Crimes sexuels à Plessisville : arrêt des procédures contre un ex-entraîneur de hockey  

Crimes sexuels à Plessisville : arrêt des procédures contre un ex-entraîneur de hockey
 
La jufe Slater a rendu sa décision jeudi avant-midi au palais de justice de Victoriaville. (Photo : www.lanouvelle.net - Archives)

Au palais de justice de Victoriaville, comme on pouvait s’y attendre, la juge Dominique Slater de la Cour du Québec a ordonné un arrêt de procédures à l’endroit de Nicolas Cadorette qui a commis des gestes de nature sexuelle sur un adolescent il y a près de 50 ans.

Ces crimes ont été commis entre les mois d’octobre 1974 et mars 1976 en Ontario, mais aussi à Plessisville entre le 1er février et le 31 mars 1976.

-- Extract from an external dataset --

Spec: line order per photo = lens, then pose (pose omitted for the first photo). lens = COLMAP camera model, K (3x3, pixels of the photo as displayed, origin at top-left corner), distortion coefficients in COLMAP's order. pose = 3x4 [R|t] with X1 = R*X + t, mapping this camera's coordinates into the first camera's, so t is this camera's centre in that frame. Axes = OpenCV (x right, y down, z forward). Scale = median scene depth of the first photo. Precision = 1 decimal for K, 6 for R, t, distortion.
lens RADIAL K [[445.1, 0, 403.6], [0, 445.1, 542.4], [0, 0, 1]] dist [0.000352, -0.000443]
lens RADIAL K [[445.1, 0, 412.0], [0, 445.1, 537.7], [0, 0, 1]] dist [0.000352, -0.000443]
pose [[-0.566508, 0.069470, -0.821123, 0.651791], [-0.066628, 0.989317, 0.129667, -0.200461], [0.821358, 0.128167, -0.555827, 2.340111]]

« M. Cadorette était tellement immiscé dans la vie de la victime qu’il avait réussi à convaincre les parents du jeune de faire le voyage avec lui », a indiqué Me Jean-Philippe Garneau de la poursuite. C’est à cette occasion, en 1976, que les gestes ont été posés à Plessisville.

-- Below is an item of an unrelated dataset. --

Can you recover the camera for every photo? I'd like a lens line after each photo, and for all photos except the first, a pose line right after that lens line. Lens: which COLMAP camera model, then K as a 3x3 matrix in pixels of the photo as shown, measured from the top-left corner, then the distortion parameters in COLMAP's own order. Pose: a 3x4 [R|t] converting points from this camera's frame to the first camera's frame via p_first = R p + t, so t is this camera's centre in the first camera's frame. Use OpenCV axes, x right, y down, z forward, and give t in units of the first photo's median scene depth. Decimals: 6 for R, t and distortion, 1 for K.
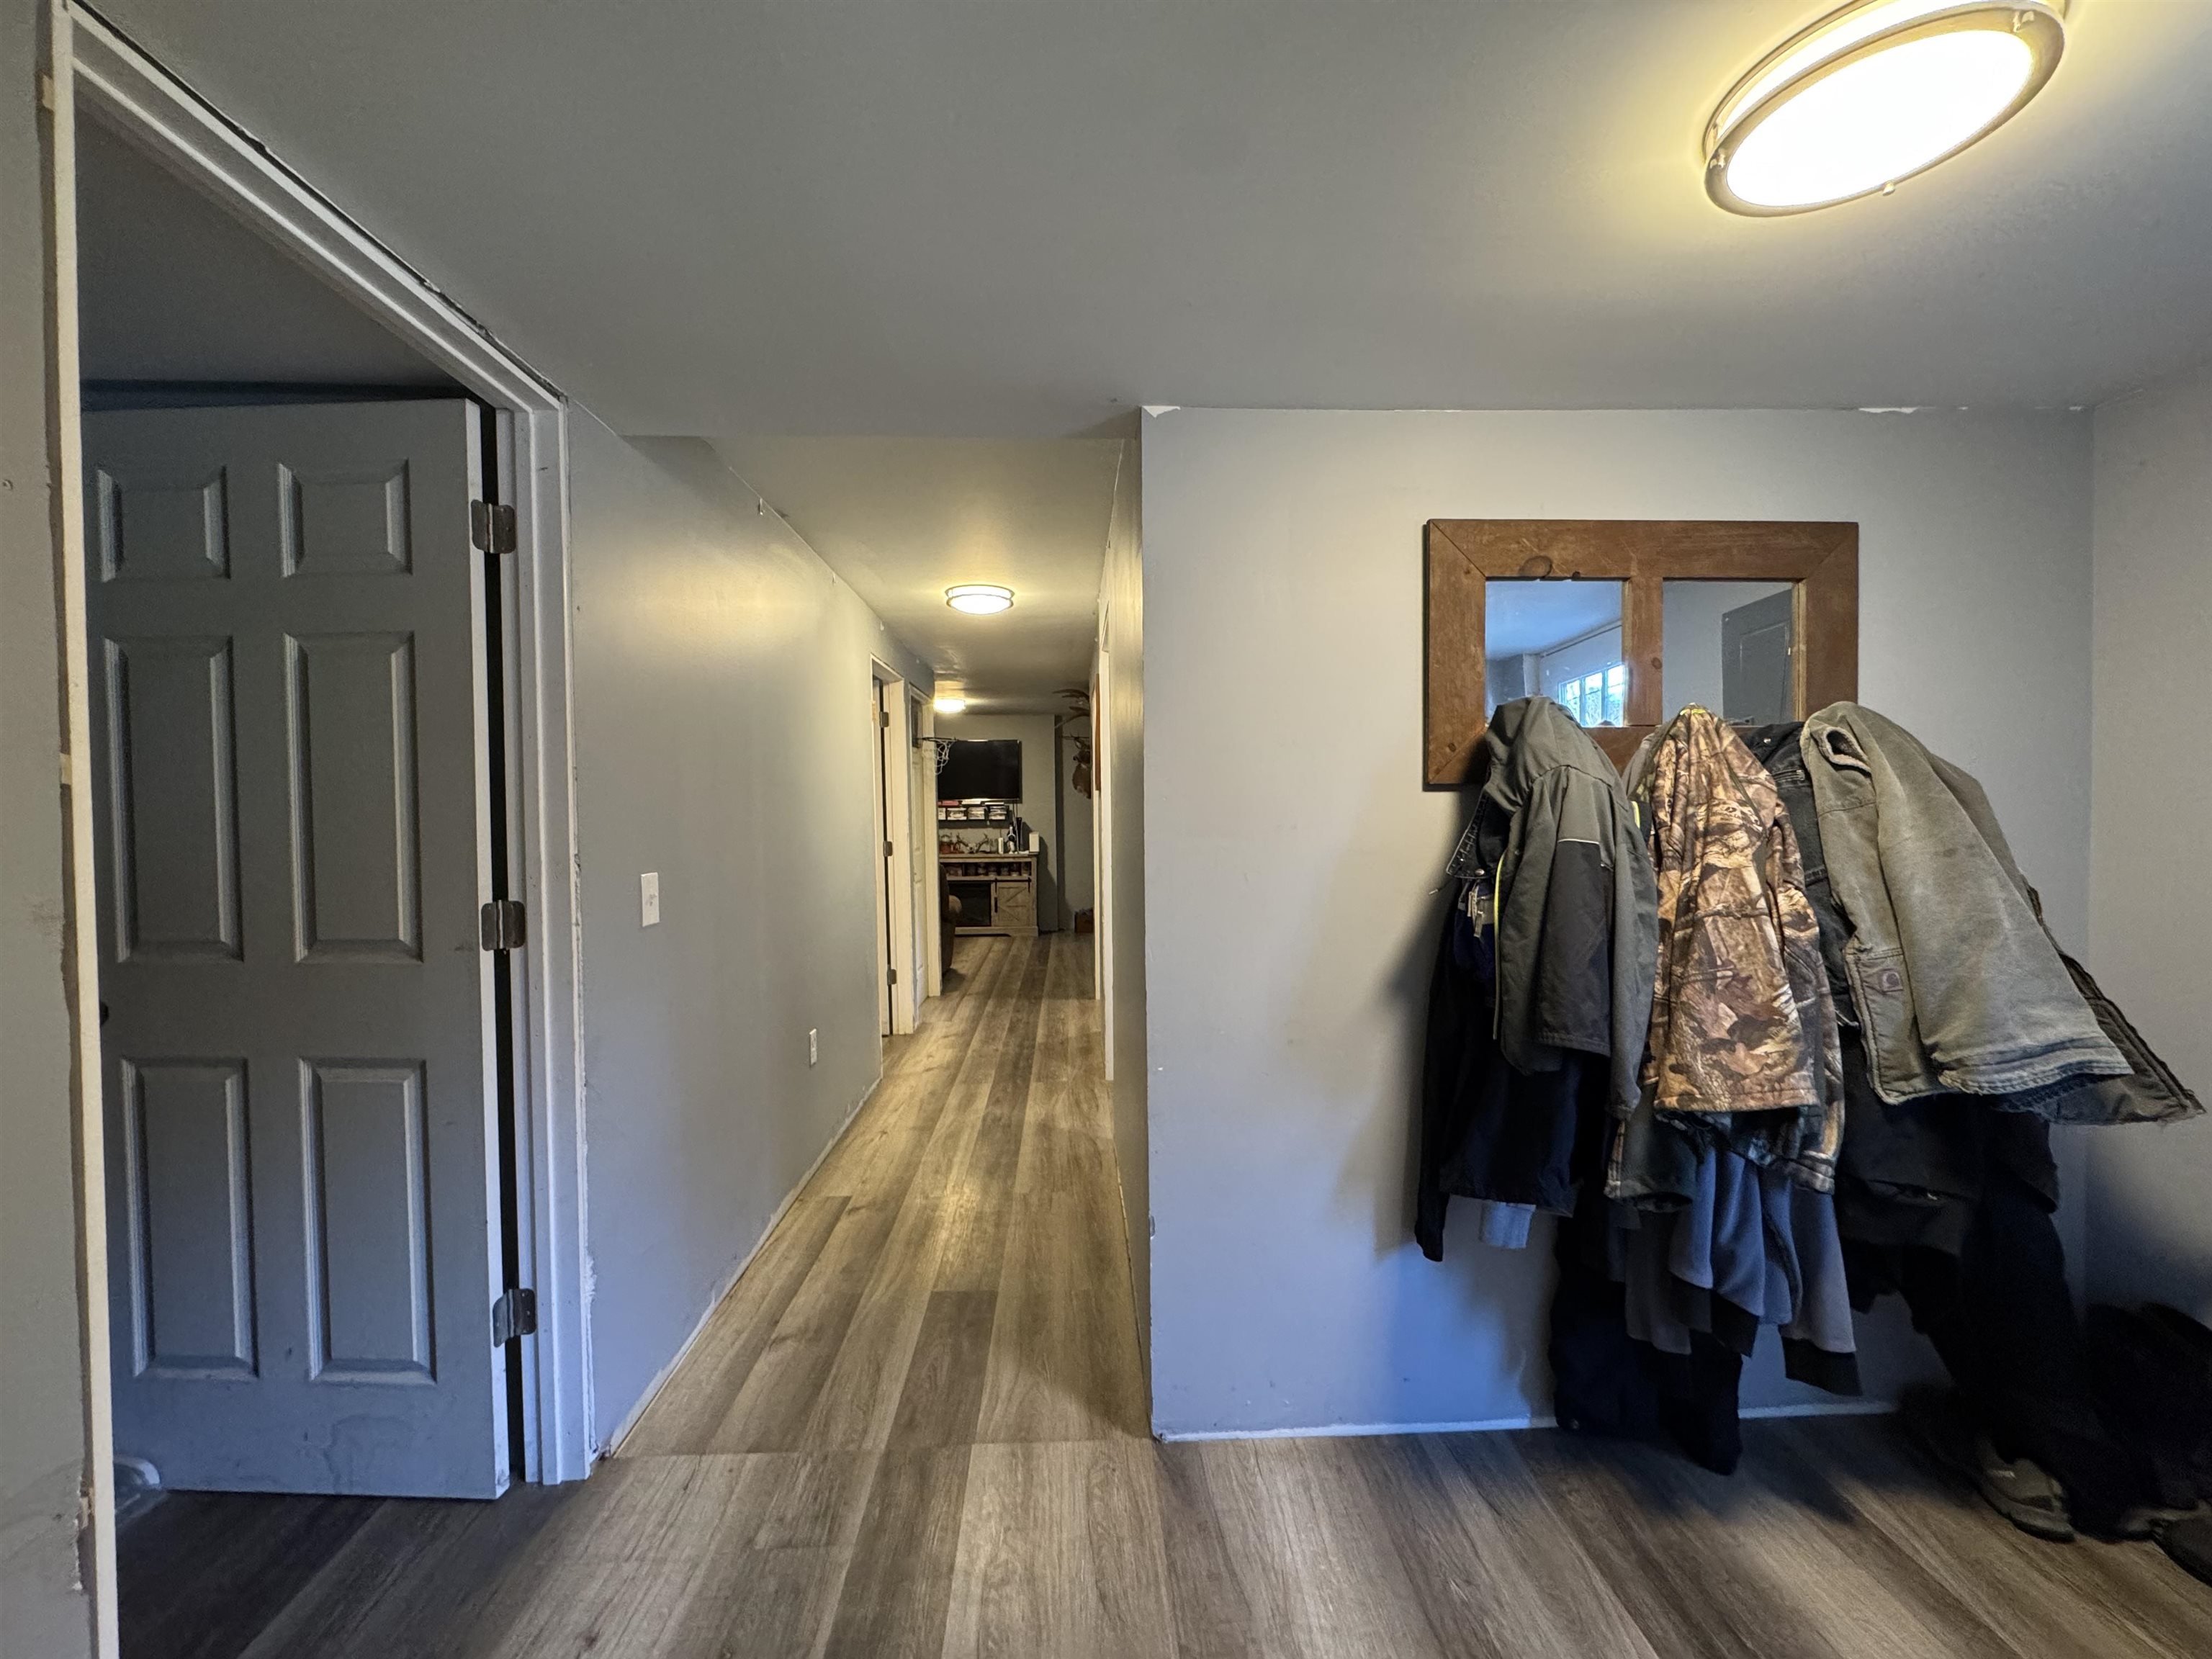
lens RADIAL K [[880.5, 0, 1106.0], [0, 880.5, 829.5], [0, 0, 1]] dist [-0.001486, 0.000037]
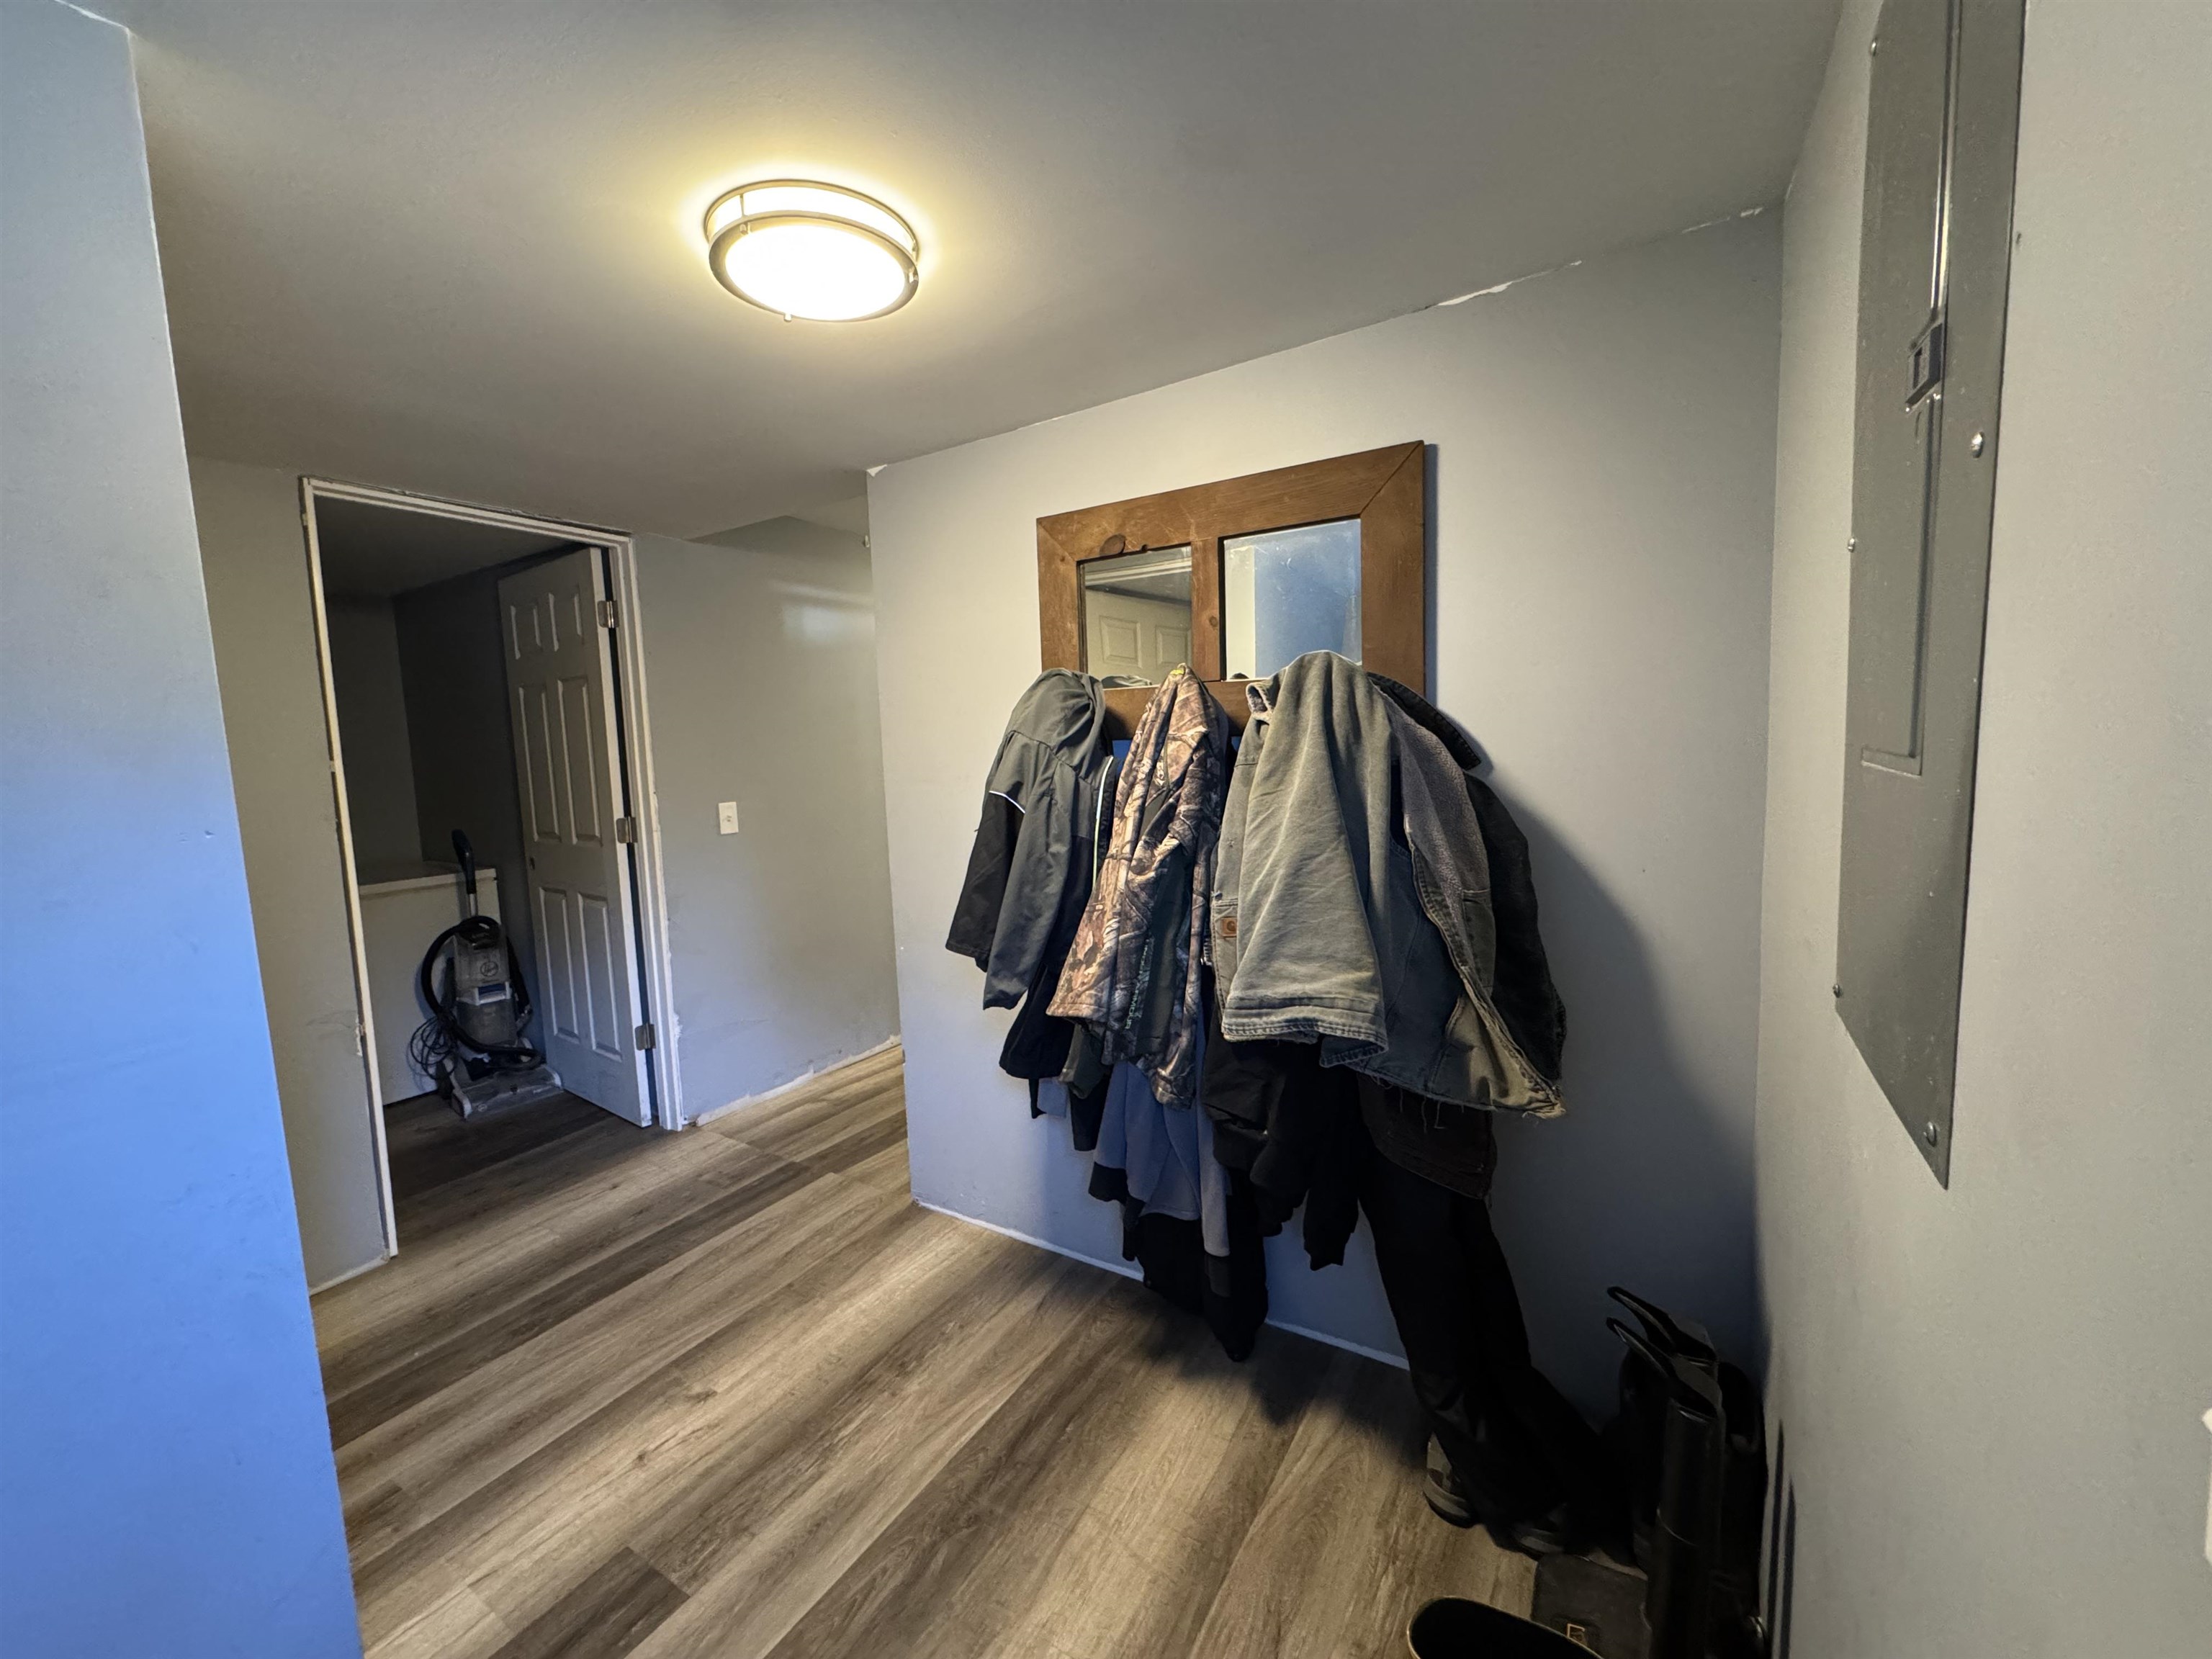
lens RADIAL K [[880.5, 0, 1106.0], [0, 880.5, 829.5], [0, 0, 1]] dist [-0.001486, 0.000037]
pose [[0.823047, 0.034531, -0.566922, 1.175680], [0.014808, 0.996506, 0.082194, -0.030361], [0.567780, -0.076045, 0.819661, 0.044913]]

L’accusé, un résident de la Colombie-Britannique, qui faisait face au Québec à des accusations d’attentat à la pudeur et de grossière indécence, avait déjà reconnu sa culpabilité en août 2017 en Ontario. Il avait alors été condamné à une peine de détention de deux ans moins un jour à purger dans la collectivité.

L’accusé croyait alors en avoir terminé avec la justice, ayant reconnu aussi les crimes commis à Plessisville dans l’exposé des faits lors de l’audience en Ontario.

Or, une plainte a été formulée au Québec et a mené au dépôt d’accusations. En défense, Me Michel Dussault a réclamé un arrêt des procédures, faisant valoir, documents à l’appui, que son client a été puni pour l’ensemble de ses crimes et qu’on ne pouvait pas le condamner une deuxième fois pour les mêmes délits.

Même le procureur du ministère public, Me Jean-Philippe Garneau, a reconnu le bien-fondé de cette requête.

Après avoir entendu les parties, mercredi, la juge Slater a tenu à lire la documentation lui ayant été présentée avant de rendre sa décision, jeudi avant-midi. « Au moment de la reconnaissance des faits (en 2017 en Ontario), en vue d’accepter le plaidoyer, un exposé des faits reprochés à l’accusé a été relaté au juge en Ontario. Il s’agit de gestes sexuels survenus à plusieurs reprises. Cet exposé comprenait des événements survenus au Québec. L’accusé a signé un affidavit le 13 avril 2022 à l’effet qu’il était convaincu que sa condamnation en Ontario comprenait les faits survenus au Québec. La défense soulevée vise à éviter de punir une personne deux fois pour la même conduite », a souligné la juge qui a conclu, à la lumière de la preuve présentée, que les événements reprochés à l’accusé survenus au Québec sont implicitement inclus dans les accusations portées en Ontario.

Le tribunal a donc ordonné un arrêt de procédures sur les deux chefs d’accusation dans la présente affaire.